15/06/2009 | Yazar: Kahraman Gür

Lambdaistanbul’un organize ettiği onur yürüyüşüne ilk defa gecen yıl katılabildim. LİSTAG’lı annelerin birkaçını yürüyüşte gördüm. Tedirgindiler.

Lambdaistanbul’un organize ettiği onur yürüyüşüne ilk defa gecen yıl katılabildim. LİSTAG’lı annelerin birkaçını yürüyüşte gördüm. Tedirgindiler. Açılma problemi yaşadıklarını hissettim, pek önlerde saf tutmak istemiyor gibiydiler, kendi pankartlarına rağmen kalabalığın içinde kaybolup gittiler. Tabii bu durum devede kulak, onların orda olması fevkalade sevindirici oldu. Dile kolay, eşcinsel aileler çocuklarıyla yürüyordu. Onlar anne, baba, kardeşler. Doğası gereği siyaset kaygısı ile değil evlatlarının, kardeşlerinin mutluluğu için organize oldular. 

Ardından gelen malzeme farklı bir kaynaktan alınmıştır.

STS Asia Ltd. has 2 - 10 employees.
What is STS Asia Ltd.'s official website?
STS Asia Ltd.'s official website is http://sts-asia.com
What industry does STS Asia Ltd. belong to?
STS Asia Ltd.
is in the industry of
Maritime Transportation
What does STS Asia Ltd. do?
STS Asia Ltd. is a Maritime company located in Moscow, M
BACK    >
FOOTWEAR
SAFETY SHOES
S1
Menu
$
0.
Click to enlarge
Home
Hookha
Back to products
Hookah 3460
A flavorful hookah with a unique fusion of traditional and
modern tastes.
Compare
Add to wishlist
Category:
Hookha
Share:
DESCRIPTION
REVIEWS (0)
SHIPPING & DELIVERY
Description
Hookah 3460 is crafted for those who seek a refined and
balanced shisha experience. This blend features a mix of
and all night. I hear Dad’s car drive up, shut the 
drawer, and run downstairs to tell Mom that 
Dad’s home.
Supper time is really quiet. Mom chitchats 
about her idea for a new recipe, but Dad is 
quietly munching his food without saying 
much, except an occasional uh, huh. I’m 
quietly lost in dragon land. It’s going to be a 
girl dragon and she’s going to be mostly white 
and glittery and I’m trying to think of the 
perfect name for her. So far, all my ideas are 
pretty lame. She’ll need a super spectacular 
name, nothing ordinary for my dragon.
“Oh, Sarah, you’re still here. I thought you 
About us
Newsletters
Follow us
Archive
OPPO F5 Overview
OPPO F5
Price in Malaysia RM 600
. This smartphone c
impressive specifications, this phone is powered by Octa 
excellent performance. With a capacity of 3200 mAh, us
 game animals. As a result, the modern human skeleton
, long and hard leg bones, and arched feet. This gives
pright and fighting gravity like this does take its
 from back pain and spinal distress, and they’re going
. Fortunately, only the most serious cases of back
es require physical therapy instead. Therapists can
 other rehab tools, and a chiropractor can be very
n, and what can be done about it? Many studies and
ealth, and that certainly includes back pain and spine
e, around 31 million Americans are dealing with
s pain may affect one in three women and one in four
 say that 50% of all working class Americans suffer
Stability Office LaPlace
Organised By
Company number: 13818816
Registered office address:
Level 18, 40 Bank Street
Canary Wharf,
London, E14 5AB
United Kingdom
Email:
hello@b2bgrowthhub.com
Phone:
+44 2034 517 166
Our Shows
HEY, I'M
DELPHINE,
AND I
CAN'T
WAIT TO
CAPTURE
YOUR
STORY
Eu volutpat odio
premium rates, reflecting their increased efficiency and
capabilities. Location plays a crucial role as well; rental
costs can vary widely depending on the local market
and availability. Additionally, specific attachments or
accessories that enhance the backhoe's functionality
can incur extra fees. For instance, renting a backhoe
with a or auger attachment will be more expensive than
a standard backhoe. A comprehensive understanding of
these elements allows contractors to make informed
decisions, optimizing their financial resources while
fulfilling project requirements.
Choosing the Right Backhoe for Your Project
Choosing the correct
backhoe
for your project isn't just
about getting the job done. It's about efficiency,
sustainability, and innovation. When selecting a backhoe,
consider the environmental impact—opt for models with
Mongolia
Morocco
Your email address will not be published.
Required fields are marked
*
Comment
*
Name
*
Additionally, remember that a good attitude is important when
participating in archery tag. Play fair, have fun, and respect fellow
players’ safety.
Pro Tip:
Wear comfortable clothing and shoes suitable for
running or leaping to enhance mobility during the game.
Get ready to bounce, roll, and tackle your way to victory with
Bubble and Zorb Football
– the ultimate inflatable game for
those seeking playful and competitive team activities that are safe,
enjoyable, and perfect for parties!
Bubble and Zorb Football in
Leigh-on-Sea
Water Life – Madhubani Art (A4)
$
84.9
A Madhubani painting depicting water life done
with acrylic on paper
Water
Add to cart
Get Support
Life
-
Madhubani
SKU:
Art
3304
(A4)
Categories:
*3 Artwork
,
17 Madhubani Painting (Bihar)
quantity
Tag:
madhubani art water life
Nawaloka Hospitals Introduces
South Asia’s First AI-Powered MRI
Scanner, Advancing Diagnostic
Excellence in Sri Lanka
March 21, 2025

Birçok ailenin desteğe ihtiyacı var. Eşcinsel çocukların sağlıklı düşünebilen ailelerin desteklerine ihtiyaçları var. LİSTAG’ın, eşcinselliği nedeniyle sorun yaşayan bir sürü genç insan ve onların ailesine çok yardımı olabileceği aşikâr. Umarım LİSTAG İstanbul ile sınırlı kalmaz ve diğer şehirlerde de bu tip gruplar duymaya başlarız.
 
LİSTAG’lı anne babaların dillerinin açıklığı, tane tane temiz ifadeleri, fikirlerinin güzelliği de ayrıca takdire şayan. Yazıları bir yana Açık Radyo’daki röportajda da zor bir konuyu dinleyici ile iletişim kuracak şekilde çok güzel tartıştılar (dinlemek için  http://www.istanbulsweethome.com/acik-radyo.mp3 ). Programı dinlerken tarifsiz mutluluk duydum, dillerine, emeklerine sağlık. LİSTAG Türkiye’de eşcinsellerin ve Lambdaistanbul’un çok güzel bir başarısı. Ne kadar övünülse az.
 
Eşcinsellerin kimlik politikası
 
Birçok tartışmada eşcinsellerin oranının belli bir miktarda olduğu ve bunun değişmeyeceği ama değişenin görünürlük olduğu belirtilir. Bunu ifade etme gereği gey hareketin modernist yaklaşımlarıyla beslenir. Postmodernist yaklaşım ise bunun yarattığı çarpıklıkları ortaya koyar. İnsanları gey/hetero diye kesin kalıplara koyarak kimlikler oluşturmanın açıklayamadığı olguları belirtir. Postmodernist queer yaklaşım Michel Foucault’nun ve ardıllarının çalışmalarıyla önemli bir alan yarattı.
 
Modernist yaklaşıma göre hem cinsine duygusal ve cinsel olarak yönelen insanlar eşcinseldir; karşı cinsine duygusal ve cinsel olarak yönelenler ise hetoroseksüeldir. Amerika’da bu tanımlamanın çoktan kastını aşıp insan davranışlarını sınırlandırma yönünde çok yol kat ettiği kolayca gözlemlenebiliyor. Bu tanımlama büyük bir insan gurubuna (kastettiğim grup biseksüeller değil) ‘sen kendi bölgende kal’ demektedir. Aslında eşcinsellerin hakları için ortaya çıkan bu yaklaşım homofobinin mevcudiyetinde eşcinsel ilişkiyi vurmaktadır.
 
Türkiye’de henüz duvarlar örülmemiş, yönelimler kesin kalıplara sokulmamışken mümkün olsa da batının özellikle Amerika’nın düştüğü bu duruma düşmeden eşcinsel özgürlüğü modernist tanımlama dışında yürütülse veya tartışılabilse iyi olur. Zor ama bir o kadar güzel bir adım atılmış olunur.
 
Kaos GL uzun yıllardır aslında bu yönde tartışmaların önünü açmaya çalıştı, umarım bundan sonra da devam eder. Maalesef Türkiye’de postmodernist-queercilerin özgürlüklerin genişletilmesi yerine Foucault’yu yanlış okuyup konuyu eşcinselleri çileden çıkaran yönelim-tercih noktasına getirmeleri bu önemli yaklaşımın anlaşılmadan küllenmesinde sebep oluyor.